■ Task ■
Transcribe the records word for word, leaving nothing out.
** Opening Task data block **
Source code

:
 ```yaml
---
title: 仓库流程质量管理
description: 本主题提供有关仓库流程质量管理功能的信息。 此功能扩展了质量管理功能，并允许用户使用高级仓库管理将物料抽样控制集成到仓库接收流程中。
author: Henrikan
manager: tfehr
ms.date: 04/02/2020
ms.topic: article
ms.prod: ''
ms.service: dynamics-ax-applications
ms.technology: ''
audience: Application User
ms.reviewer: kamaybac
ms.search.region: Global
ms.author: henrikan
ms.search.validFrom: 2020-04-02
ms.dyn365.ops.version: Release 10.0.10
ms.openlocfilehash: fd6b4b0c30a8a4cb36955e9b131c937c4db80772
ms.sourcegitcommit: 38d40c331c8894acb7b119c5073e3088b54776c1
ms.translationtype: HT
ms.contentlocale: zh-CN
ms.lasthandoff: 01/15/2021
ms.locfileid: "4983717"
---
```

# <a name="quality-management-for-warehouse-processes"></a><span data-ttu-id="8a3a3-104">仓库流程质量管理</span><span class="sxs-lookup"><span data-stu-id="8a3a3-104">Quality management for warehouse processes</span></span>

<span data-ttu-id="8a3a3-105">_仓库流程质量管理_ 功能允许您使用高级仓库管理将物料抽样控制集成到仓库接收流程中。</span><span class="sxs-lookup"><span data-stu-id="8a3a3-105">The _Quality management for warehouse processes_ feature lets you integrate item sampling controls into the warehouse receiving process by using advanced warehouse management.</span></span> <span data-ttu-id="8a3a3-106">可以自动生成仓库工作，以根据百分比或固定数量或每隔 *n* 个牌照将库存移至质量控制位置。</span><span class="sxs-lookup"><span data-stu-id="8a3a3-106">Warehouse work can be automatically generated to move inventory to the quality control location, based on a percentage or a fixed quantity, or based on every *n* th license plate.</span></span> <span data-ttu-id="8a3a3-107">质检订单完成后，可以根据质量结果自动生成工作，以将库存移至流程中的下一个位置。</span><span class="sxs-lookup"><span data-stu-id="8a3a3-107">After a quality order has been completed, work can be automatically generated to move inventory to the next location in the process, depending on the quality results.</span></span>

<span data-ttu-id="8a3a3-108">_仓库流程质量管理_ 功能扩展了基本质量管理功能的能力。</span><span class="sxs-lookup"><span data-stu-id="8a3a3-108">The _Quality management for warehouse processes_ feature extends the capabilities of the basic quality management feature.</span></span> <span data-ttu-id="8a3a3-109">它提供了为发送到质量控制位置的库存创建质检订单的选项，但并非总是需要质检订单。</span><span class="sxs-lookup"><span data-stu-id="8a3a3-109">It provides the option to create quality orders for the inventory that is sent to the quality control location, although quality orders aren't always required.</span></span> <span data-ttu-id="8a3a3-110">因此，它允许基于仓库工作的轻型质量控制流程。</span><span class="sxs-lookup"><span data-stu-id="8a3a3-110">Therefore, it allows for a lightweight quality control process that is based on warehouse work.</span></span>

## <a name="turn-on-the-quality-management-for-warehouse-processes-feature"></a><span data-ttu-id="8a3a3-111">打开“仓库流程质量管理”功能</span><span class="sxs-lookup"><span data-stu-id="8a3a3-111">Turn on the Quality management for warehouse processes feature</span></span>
** Closing Task data block **
■ Result of this exercise ■
Source code

:
 ```yaml
---
title: 仓库流程质量管理
description: 本主题提供有关仓库流程质量管理功能的信息。 此功能扩展了质量管理功能，并允许用户使用高级仓库管理将物料抽样控制集成到仓库接收流程中。
author: Henrikan
manager: tfehr
ms.date: 04/02/2020
ms.topic: article
ms.prod: ''
ms.service: dynamics-ax-applications
ms.technology: ''
audience: Application User
ms.reviewer: kamaybac
ms.search.region: Global
ms.author: henrikan
ms.search.validFrom: 2020-04-02
ms.dyn365.ops.version: Release 10.0.10
ms.openlocfilehash: fd6b4b0c30a8a4cb36955e9b131c937c4db80772
ms.sourcegitcommit: 38d40c331c8894acb7b119c5073e3088b54776c1
ms.translationtype: HT
ms.contentlocale: zh-CN
ms.lasthandoff: 01/15/2021
ms.locfileid: "4983717"
---
```

# <a name="quality-management-for-warehouse-processes"></a><span data-ttu-id="8a3a3-104">仓库流程质量管理</span><span class="sxs-lookup"><span data-stu-id="8a3a3-104">Quality management for warehouse processes</span></span>

<span data-ttu-id="8a3a3-105">_仓库流程质量管理_ 功能允许您使用高级仓库管理将物料抽样控制集成到仓库接收流程中。</span><span class="sxs-lookup"><span data-stu-id="8a3a3-105">The _Quality management for warehouse processes_ feature lets you integrate item sampling controls into the warehouse receiving process by using advanced warehouse management.</span></span> <span data-ttu-id="8a3a3-106">可以自动生成仓库工作，以根据百分比或固定数量或每隔 *n* 个牌照将库存移至质量控制位置。</span><span class="sxs-lookup"><span data-stu-id="8a3a3-106">Warehouse work can be automatically generated to move inventory to the quality control location, based on a percentage or a fixed quantity, or based on every *n* th license plate.</span></span> <span data-ttu-id="8a3a3-107">质检订单完成后，可以根据质量结果自动生成工作，以将库存移至流程中的下一个位置。</span><span class="sxs-lookup"><span data-stu-id="8a3a3-107">After a quality order has been completed, work can be automatically generated to move inventory to the next location in the process, depending on the quality results.</span></span>

<span data-ttu-id="8a3a3-108">_仓库流程质量管理_ 功能扩展了基本质量管理功能的能力。</span><span class="sxs-lookup"><span data-stu-id="8a3a3-108">The _Quality management for warehouse processes_ feature extends the capabilities of the basic quality management feature.</span></span> <span data-ttu-id="8a3a3-109">它提供了为发送到质量控制位置的库存创建质检订单的选项，但并非总是需要质检订单。</span><span class="sxs-lookup"><span data-stu-id="8a3a3-109">It provides the option to create quality orders for the inventory that is sent to the quality control location, although quality orders aren't always required.</span></span> <span data-ttu-id="8a3a3-110">因此，它允许基于仓库工作的轻型质量控制流程。</span><span class="sxs-lookup"><span data-stu-id="8a3a3-110">Therefore, it allows for a lightweight quality control process that is based on warehouse work.</span></span>

## <a name="turn-on-the-quality-management-for-warehouse-processes-feature"></a><span data-ttu-id="8a3a3-111">打开“仓库流程质量管理”功能</span><span class="sxs-lookup"><span data-stu-id="8a3a3-111">Turn on the Quality management for warehouse processes feature</span></span>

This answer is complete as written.